Trump appointees to key national security positions will reinforce his positions on raising Pentagon spending.  Sen. Jeff Sessions (R-AL), an unreconstructed hawk, has been mentioned as a possible Secretary of Defense; and Randy Forbes, who ran the shipbuilding subcommittee representing the state of Virginia, a big shipbuilding state, could be the next Secretary of the Navy.  And old school neocons like Frank Gaffney and James Woolsey, who were fierce advocates of the Iraq war, and the nuclear weapons buildup, and an expansive Star Wars system, might also get key posts.  And they and their think tanks have benefited from millions in weapons contractor money over they years, which has further consolidated their positions in favor of throwing more of our tax money at the Pentagon.

What Can We Do, and What Is the Pentagon For?

In the short run we are clearly going to be playing defense in Washington, trying to curb the worst excesses of the new president and the new Congress.  One line of defense could be the Senate, where a strong bloc of 40 or more Senators could prevent some bad ideas from coming to a vote.  And the budget hawks might still have some sway in the House.  If they join with Democrats who continue to oppose Pentagon increases unless they also include increases in domestic spending, there might be at least some capacity to put a brake on runaway Pentagon spending.

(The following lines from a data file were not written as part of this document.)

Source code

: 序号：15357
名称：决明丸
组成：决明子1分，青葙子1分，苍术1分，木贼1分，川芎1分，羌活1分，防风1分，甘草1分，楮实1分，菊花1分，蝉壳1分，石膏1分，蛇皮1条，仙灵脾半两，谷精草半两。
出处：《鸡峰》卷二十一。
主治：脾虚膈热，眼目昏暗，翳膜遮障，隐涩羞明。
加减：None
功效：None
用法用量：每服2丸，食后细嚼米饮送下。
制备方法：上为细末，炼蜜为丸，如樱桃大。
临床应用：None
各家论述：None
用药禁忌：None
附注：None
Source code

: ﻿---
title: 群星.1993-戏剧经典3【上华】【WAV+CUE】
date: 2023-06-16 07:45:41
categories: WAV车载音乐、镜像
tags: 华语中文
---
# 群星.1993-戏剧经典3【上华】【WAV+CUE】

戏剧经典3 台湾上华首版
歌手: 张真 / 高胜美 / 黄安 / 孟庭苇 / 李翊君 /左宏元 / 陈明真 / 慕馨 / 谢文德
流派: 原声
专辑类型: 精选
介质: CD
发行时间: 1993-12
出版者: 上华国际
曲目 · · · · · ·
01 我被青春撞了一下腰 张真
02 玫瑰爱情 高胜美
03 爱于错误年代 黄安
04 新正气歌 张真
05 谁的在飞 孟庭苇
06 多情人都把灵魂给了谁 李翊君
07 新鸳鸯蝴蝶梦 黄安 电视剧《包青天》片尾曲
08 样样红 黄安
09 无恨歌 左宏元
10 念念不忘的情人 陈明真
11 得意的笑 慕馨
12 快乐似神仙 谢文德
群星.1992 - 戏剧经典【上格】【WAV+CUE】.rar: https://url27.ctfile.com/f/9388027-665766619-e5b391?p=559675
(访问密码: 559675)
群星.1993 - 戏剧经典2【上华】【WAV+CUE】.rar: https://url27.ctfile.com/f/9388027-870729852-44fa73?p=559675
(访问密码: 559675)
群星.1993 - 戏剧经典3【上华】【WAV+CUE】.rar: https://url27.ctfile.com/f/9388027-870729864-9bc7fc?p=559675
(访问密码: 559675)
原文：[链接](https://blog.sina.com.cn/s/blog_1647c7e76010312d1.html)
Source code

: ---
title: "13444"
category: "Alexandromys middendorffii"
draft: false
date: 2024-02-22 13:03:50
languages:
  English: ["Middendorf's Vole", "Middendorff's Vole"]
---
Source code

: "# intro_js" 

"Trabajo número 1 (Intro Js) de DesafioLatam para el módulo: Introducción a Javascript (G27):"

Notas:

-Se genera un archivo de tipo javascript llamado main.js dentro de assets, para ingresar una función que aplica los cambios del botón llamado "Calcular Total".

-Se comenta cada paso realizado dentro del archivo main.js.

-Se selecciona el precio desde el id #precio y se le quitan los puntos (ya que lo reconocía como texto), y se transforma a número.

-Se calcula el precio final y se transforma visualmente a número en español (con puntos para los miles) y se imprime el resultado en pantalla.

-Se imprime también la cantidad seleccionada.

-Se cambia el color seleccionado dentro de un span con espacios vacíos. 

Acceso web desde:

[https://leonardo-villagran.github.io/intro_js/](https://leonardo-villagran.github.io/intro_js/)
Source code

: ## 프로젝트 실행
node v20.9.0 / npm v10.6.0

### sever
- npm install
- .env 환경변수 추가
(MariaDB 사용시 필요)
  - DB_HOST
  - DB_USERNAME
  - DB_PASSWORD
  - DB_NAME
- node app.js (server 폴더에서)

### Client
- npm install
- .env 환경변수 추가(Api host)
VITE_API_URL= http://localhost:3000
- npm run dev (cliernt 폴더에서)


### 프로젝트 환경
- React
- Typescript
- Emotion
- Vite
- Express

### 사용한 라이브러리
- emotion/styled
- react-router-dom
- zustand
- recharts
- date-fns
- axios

We also need a longer-term plan.  And that will require widespread public education on what the Pentagon and our armed forces are for.  If we set aside the longstanding belief that the United States should have a global military force that should be able to go anywhere and fight any battle, we can start to undercut one of the most powerful rationales for overspending on the Pentagon.  If we can persuade people that diplomacy accomplishes more than force in terms of making the world a safer place, another pillar of the argument for high Pentagon spending will be removed.  And if we can promote the idea of cooperating to solve all the security problems we face, from climate change to epidemics of disease to global poverty, the Pentagon becomes less relevant, we may be able to shift the discussion on what will really make us save as a nation and a world.

Those are big challenges, but we need to put forward our vision of a safer world now, even as we fight short-term battles to stop the worst initiatives coming out of Washington.